Barr gets OK to be AG
3 Dems join GOP in vote
The Senate voted 54-45 — largely along party lines — to confirm William Barr as President Trump’s new attorney general Thursday.
The vote puts Barr in charge of the Justice Department and special counsel Robert Mueller’s Russia investigation.
With the final votes still being cast, Barr apparently dispelled some Democrats’ concerns about how he would manage Mueller’s probe into Russian meddling in the 2016 presidential election and possible collusion with the Trump campaign.
Three Democrats — Sens. Doug Jones of Alabama, Joe Manchin of West Virginia and Kyrsten Sinema of Arizona — joined Republicans in voting to confirm Barr.

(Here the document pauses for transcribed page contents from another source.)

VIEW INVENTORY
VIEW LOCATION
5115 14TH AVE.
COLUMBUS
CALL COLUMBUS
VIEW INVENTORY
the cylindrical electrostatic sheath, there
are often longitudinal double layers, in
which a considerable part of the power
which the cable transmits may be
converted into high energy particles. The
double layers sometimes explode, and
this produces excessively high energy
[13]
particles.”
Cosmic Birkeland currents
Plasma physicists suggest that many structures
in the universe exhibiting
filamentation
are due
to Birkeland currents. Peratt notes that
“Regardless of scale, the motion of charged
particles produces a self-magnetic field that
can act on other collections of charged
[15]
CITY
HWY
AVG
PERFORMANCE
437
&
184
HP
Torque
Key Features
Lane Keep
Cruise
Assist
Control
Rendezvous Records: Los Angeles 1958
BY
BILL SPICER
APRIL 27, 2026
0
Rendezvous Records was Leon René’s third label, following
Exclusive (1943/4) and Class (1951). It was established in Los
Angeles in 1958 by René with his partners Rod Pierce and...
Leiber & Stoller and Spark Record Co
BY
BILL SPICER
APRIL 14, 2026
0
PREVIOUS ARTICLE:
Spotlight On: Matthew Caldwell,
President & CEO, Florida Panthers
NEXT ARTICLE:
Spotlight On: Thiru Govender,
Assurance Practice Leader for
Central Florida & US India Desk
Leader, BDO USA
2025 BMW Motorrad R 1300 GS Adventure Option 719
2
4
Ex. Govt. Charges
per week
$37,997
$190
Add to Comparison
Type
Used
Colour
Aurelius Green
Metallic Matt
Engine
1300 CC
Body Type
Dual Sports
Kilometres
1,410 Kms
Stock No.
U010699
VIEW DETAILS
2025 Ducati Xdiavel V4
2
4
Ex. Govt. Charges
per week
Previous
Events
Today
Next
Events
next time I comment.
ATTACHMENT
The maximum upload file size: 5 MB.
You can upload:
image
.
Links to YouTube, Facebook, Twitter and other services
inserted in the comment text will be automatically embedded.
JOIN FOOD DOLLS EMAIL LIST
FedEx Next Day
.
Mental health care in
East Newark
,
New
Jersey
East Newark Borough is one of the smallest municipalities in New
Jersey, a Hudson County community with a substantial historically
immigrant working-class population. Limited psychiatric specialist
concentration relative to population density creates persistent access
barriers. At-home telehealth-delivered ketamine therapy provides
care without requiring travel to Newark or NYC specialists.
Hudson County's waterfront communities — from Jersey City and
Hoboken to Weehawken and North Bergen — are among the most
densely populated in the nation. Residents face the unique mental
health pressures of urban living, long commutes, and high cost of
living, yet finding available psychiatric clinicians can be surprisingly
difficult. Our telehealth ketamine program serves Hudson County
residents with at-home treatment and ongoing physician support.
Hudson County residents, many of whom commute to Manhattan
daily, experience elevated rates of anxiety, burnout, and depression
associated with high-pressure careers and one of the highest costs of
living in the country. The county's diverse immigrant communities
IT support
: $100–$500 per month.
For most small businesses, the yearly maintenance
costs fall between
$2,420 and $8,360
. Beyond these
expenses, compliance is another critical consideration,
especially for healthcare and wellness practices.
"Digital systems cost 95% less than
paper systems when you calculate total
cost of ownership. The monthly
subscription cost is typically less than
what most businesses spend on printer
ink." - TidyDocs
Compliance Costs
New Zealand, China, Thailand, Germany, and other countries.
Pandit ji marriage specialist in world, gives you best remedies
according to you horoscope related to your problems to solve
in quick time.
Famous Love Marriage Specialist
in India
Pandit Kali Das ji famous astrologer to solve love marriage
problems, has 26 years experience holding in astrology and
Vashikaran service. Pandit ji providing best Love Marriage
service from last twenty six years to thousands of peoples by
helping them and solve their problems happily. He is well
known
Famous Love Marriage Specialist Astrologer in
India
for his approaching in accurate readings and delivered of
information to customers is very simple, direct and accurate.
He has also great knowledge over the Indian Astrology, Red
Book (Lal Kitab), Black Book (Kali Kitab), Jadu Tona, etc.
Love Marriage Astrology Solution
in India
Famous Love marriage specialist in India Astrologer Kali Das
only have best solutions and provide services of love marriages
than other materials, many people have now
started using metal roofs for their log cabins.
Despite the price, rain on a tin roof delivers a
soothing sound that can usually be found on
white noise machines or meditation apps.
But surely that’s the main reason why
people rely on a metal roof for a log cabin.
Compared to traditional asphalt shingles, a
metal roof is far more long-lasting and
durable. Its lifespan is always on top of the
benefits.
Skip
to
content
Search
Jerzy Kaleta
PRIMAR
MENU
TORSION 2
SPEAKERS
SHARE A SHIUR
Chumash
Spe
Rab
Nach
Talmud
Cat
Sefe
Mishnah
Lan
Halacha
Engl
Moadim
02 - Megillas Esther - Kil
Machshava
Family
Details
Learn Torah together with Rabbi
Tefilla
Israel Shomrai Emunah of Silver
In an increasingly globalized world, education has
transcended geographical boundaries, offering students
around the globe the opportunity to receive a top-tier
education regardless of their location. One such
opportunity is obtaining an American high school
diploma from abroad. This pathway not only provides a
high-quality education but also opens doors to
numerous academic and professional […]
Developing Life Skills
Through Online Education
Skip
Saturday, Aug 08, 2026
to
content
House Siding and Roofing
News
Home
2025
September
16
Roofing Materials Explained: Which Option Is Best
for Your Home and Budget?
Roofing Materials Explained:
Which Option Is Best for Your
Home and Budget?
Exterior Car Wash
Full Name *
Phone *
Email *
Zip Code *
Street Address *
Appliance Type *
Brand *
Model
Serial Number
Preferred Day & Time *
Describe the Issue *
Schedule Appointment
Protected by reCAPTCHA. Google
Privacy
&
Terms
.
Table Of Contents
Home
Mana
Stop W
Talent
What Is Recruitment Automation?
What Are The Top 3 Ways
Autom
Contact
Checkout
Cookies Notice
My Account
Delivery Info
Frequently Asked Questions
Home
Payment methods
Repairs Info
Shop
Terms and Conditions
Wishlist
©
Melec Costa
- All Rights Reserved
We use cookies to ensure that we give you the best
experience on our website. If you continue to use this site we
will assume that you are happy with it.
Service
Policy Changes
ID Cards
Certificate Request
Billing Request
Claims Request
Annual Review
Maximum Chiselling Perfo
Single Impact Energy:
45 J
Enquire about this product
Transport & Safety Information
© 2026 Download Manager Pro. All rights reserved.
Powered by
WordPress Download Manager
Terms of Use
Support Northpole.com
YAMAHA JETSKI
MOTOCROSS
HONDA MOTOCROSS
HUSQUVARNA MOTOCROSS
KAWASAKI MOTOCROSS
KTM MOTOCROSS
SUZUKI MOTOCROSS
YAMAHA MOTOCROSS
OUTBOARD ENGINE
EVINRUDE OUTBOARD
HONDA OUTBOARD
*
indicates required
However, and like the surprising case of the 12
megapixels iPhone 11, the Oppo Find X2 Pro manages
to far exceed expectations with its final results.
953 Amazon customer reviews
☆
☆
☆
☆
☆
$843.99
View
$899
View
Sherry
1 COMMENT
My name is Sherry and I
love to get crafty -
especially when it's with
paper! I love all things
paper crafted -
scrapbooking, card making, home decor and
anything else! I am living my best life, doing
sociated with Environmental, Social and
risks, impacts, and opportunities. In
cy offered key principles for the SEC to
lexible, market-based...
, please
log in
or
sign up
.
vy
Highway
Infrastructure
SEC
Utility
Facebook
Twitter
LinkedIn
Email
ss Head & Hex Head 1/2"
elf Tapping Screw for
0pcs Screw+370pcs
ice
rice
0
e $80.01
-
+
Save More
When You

Sen. Rand Paul of South Carolina was the lone GOP “no” vote, citing concerns about Barr's views on surveillance, among other issues.
Democrats who opposed Barr said they were concerned about his noncommittal stance on making Mueller's report public.
Barr promised to be as transpar- ent as possible, but said he takes seriously the Justice Department regulations that dictate Mueller's report should be confidential.
Opponents of Barr also pointed to a memo he wrote to Justice officials before his nomination.
In it, he criticized Mueller’s investigation for the way it was presumably looking into whether Trump had obstructed justice.
Barr wrote that Trump could not have obstructed justice by firing then-FBI Director James Comey, an action the president was constitutionally entitled to take.
But at his confirmation hearing, Barr acknowledged that a president can obstruct justice by intimidating witnesses or destroying evidence and would violate the Constitution if he shut down an investigation to protect himself or his family.
When Barr is sworn into office this week, one of his first tasks will be to restore some stability after almost two years of open tension between Trump and Justice officials.
Barr was also AG under then-President George H.W. Bush.